Below is a block of entries, which should be copied verbatim apart from the pictures.

==========

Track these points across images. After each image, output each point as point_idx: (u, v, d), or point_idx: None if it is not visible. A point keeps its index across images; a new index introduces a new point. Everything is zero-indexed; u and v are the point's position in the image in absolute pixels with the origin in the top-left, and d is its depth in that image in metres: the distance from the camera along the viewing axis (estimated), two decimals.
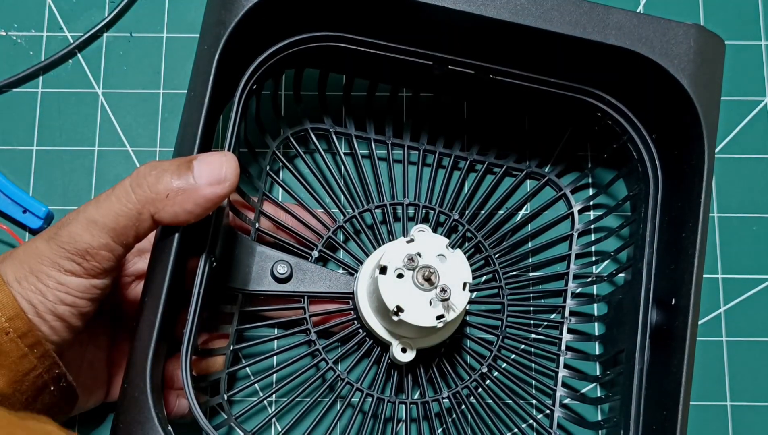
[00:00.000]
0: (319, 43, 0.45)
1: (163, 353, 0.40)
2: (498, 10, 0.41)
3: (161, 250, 0.38)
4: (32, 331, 0.36)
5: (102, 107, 0.52)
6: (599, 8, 0.41)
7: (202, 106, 0.39)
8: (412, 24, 0.43)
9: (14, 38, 0.53)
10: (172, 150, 0.41)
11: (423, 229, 0.45)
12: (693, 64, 0.41)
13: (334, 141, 0.50)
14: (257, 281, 0.45)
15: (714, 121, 0.41)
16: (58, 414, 0.39)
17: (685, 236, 0.41)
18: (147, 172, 0.37)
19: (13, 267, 0.36)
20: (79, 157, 0.51)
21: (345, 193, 0.49)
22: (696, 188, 0.41)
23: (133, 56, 0.53)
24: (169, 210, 0.36)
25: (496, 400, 0.47)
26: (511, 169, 0.51)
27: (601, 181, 0.51)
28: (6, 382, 0.35)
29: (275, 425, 0.48)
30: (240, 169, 0.38)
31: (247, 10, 0.40)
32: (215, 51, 0.40)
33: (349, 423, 0.45)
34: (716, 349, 0.50)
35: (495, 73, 0.45)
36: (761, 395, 0.49)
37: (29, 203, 0.49)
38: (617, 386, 0.45)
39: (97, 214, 0.36)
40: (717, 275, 0.51)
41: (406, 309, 0.42)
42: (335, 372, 0.46)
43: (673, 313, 0.41)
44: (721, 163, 0.52)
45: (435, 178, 0.50)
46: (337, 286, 0.46)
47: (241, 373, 0.48)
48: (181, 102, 0.41)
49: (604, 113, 0.46)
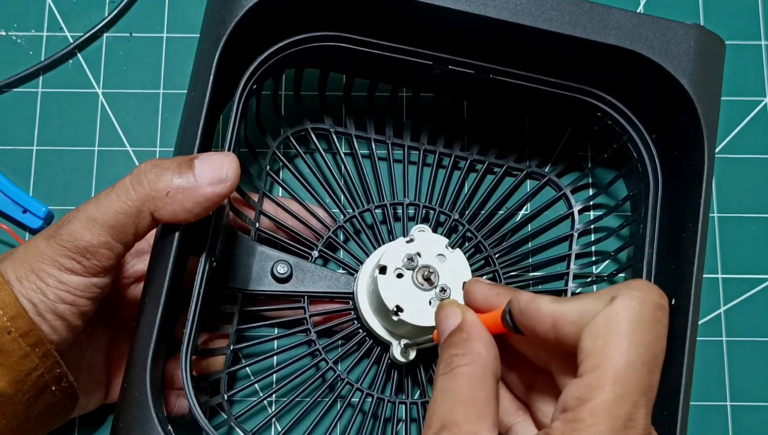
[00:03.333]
0: (319, 43, 0.45)
1: (163, 353, 0.40)
2: (498, 10, 0.41)
3: (161, 250, 0.38)
4: (34, 331, 0.36)
5: (102, 107, 0.52)
6: (599, 8, 0.41)
7: (202, 106, 0.39)
8: (412, 24, 0.43)
9: (14, 38, 0.53)
10: (172, 150, 0.41)
11: (423, 228, 0.45)
12: (693, 64, 0.41)
13: (335, 141, 0.50)
14: (257, 281, 0.45)
15: (714, 121, 0.41)
16: (59, 415, 0.39)
17: (685, 236, 0.41)
18: (147, 170, 0.37)
19: (13, 266, 0.36)
20: (79, 157, 0.51)
21: (345, 193, 0.49)
22: (696, 188, 0.41)
23: (133, 56, 0.53)
24: (169, 208, 0.36)
25: None
26: (512, 169, 0.51)
27: (601, 181, 0.51)
28: (8, 382, 0.35)
29: (275, 425, 0.48)
30: (240, 169, 0.38)
31: (247, 10, 0.40)
32: (215, 51, 0.40)
33: (349, 423, 0.45)
34: (716, 349, 0.50)
35: (495, 73, 0.45)
36: (761, 395, 0.49)
37: (29, 203, 0.49)
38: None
39: (97, 212, 0.36)
40: (717, 275, 0.51)
41: (405, 309, 0.42)
42: (335, 372, 0.46)
43: (673, 313, 0.41)
44: (721, 163, 0.52)
45: (435, 178, 0.50)
46: (337, 286, 0.46)
47: (241, 373, 0.48)
48: (181, 102, 0.41)
49: (604, 113, 0.46)
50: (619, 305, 0.27)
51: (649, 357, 0.27)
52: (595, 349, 0.27)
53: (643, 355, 0.27)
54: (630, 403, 0.27)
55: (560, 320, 0.29)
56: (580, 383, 0.27)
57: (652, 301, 0.28)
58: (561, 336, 0.29)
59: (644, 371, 0.27)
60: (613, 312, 0.27)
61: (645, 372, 0.27)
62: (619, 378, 0.27)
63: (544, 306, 0.30)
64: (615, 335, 0.27)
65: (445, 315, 0.33)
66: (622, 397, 0.27)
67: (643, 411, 0.27)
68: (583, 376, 0.27)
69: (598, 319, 0.28)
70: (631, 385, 0.27)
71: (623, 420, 0.26)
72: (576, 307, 0.29)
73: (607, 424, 0.26)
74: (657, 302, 0.28)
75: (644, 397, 0.27)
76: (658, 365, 0.28)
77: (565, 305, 0.29)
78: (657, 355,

==========

▶ _RESPONSE FOR THIS EXERCISE_
Track these points across images. After each image, output each point as point_idx: (u, v, d), or point_idx: None if it is not visible. A point keeps its index across images; a new index introduces a new point. Everything is zero-indexed; u and v are the point's position in the image in absolute pixels with the origin in the top-left, and d is its depth in that image in metres: the distance from the camera along the viewing axis (estimated), two decimals.
[00:00.000]
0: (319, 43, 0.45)
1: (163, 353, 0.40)
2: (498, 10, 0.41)
3: (161, 250, 0.38)
4: (32, 331, 0.36)
5: (102, 107, 0.52)
6: (599, 8, 0.41)
7: (202, 106, 0.39)
8: (412, 24, 0.43)
9: (14, 38, 0.53)
10: (172, 150, 0.41)
11: (423, 229, 0.45)
12: (693, 64, 0.41)
13: (334, 141, 0.50)
14: (257, 281, 0.45)
15: (714, 121, 0.41)
16: (58, 414, 0.39)
17: (685, 236, 0.41)
18: (147, 172, 0.37)
19: (13, 267, 0.36)
20: (79, 157, 0.51)
21: (345, 193, 0.49)
22: (696, 188, 0.41)
23: (133, 56, 0.53)
24: (169, 210, 0.36)
25: (496, 400, 0.47)
26: (511, 169, 0.51)
27: (601, 181, 0.51)
28: (6, 382, 0.35)
29: (275, 425, 0.48)
30: (240, 169, 0.38)
31: (247, 10, 0.40)
32: (215, 51, 0.40)
33: (349, 423, 0.45)
34: (716, 349, 0.50)
35: (495, 73, 0.45)
36: (761, 395, 0.49)
37: (29, 203, 0.49)
38: (617, 386, 0.45)
39: (97, 214, 0.36)
40: (717, 275, 0.51)
41: (406, 309, 0.42)
42: (335, 372, 0.46)
43: (673, 313, 0.41)
44: (721, 163, 0.52)
45: (435, 178, 0.50)
46: (337, 286, 0.46)
47: (241, 373, 0.48)
48: (181, 102, 0.41)
49: (604, 113, 0.46)
[00:03.333]
0: (319, 43, 0.45)
1: (163, 353, 0.40)
2: (498, 10, 0.41)
3: (161, 250, 0.38)
4: (34, 331, 0.36)
5: (102, 107, 0.52)
6: (599, 8, 0.41)
7: (202, 106, 0.39)
8: (412, 24, 0.43)
9: (14, 38, 0.53)
10: (172, 150, 0.41)
11: (423, 228, 0.45)
12: (693, 64, 0.41)
13: (335, 141, 0.50)
14: (257, 281, 0.45)
15: (714, 121, 0.41)
16: (59, 415, 0.39)
17: (685, 236, 0.41)
18: (147, 170, 0.37)
19: (13, 266, 0.36)
20: (79, 157, 0.51)
21: (345, 193, 0.49)
22: (696, 188, 0.41)
23: (133, 56, 0.53)
24: (169, 208, 0.36)
25: None
26: (512, 169, 0.51)
27: (601, 181, 0.51)
28: (8, 382, 0.35)
29: (275, 425, 0.48)
30: (240, 169, 0.38)
31: (247, 10, 0.40)
32: (215, 51, 0.40)
33: (349, 423, 0.45)
34: (716, 349, 0.50)
35: (495, 73, 0.45)
36: (761, 395, 0.49)
37: (29, 203, 0.49)
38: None
39: (97, 212, 0.36)
40: (717, 275, 0.51)
41: (405, 309, 0.42)
42: (335, 372, 0.46)
43: (673, 313, 0.41)
44: (721, 163, 0.52)
45: (435, 178, 0.50)
46: (337, 286, 0.46)
47: (241, 373, 0.48)
48: (181, 102, 0.41)
49: (604, 113, 0.46)
50: (619, 305, 0.27)
51: (649, 357, 0.27)
52: (595, 349, 0.27)
53: (643, 355, 0.27)
54: (630, 403, 0.27)
55: (560, 320, 0.29)
56: (580, 383, 0.27)
57: (652, 301, 0.28)
58: (561, 336, 0.29)
59: (644, 371, 0.27)
60: (613, 312, 0.27)
61: (645, 372, 0.27)
62: (619, 378, 0.27)
63: (544, 306, 0.30)
64: (615, 335, 0.27)
65: (445, 315, 0.33)
66: (622, 397, 0.27)
67: (643, 411, 0.27)
68: (583, 376, 0.27)
69: (598, 319, 0.28)
70: (631, 385, 0.27)
71: (623, 420, 0.26)
72: (576, 307, 0.29)
73: (607, 424, 0.26)
74: (657, 302, 0.28)
75: (644, 397, 0.27)
76: (658, 365, 0.28)
77: (565, 305, 0.29)
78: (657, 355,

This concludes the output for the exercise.